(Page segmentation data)

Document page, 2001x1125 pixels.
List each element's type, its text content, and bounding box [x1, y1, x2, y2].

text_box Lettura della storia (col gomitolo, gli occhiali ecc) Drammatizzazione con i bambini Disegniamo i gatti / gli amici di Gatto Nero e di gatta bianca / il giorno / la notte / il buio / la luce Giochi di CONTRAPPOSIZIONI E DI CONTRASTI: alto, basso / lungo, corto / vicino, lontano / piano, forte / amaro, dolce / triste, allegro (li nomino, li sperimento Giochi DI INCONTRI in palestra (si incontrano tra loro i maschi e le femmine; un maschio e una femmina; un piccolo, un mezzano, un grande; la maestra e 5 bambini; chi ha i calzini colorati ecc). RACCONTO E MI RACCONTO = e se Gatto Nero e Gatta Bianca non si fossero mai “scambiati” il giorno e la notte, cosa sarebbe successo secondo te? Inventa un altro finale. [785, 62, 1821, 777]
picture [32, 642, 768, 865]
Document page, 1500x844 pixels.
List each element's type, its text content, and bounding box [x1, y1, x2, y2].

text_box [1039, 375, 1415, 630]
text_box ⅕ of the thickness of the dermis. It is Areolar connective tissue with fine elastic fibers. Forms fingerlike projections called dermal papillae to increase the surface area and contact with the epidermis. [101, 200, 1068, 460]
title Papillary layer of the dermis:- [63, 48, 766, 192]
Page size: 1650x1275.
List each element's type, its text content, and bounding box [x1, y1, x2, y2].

### Description of the task
Using the records, find how many lines include the string "pixels" and report that number alone.

### Answer box
2